START Entries shown
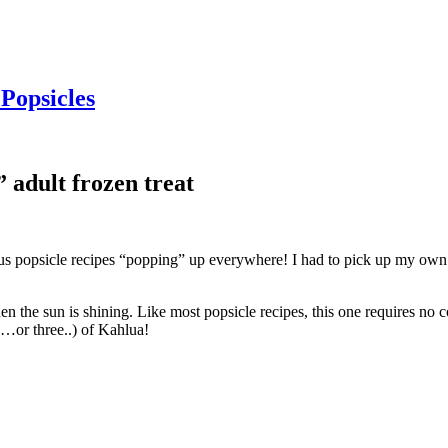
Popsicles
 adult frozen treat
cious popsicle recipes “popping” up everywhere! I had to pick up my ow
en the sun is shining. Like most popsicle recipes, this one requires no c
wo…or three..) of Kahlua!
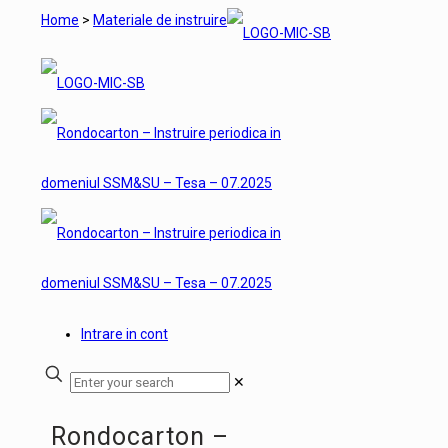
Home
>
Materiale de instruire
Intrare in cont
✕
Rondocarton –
END Entries shown
START Entries shown
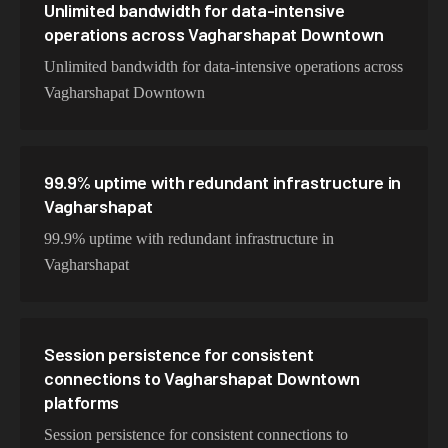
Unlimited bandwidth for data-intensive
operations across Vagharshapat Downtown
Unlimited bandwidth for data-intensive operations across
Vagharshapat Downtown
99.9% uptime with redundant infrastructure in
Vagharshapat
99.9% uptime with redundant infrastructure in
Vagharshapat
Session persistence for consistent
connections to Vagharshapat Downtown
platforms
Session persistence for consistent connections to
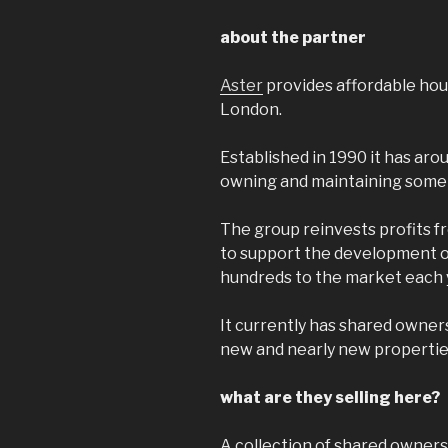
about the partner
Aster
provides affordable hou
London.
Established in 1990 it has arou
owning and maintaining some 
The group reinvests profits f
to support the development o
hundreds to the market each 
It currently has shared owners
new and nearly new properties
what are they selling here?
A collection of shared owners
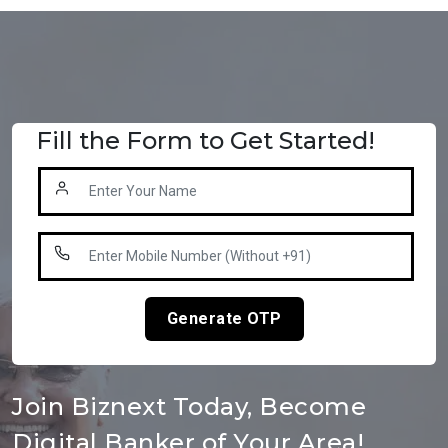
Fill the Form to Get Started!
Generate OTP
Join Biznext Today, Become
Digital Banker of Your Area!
END Entries shown
== Task objective ==
Check each line of the listing for the word "Downtown" and state how many lines contain it, with no other words.

== Response for this exercise ==
3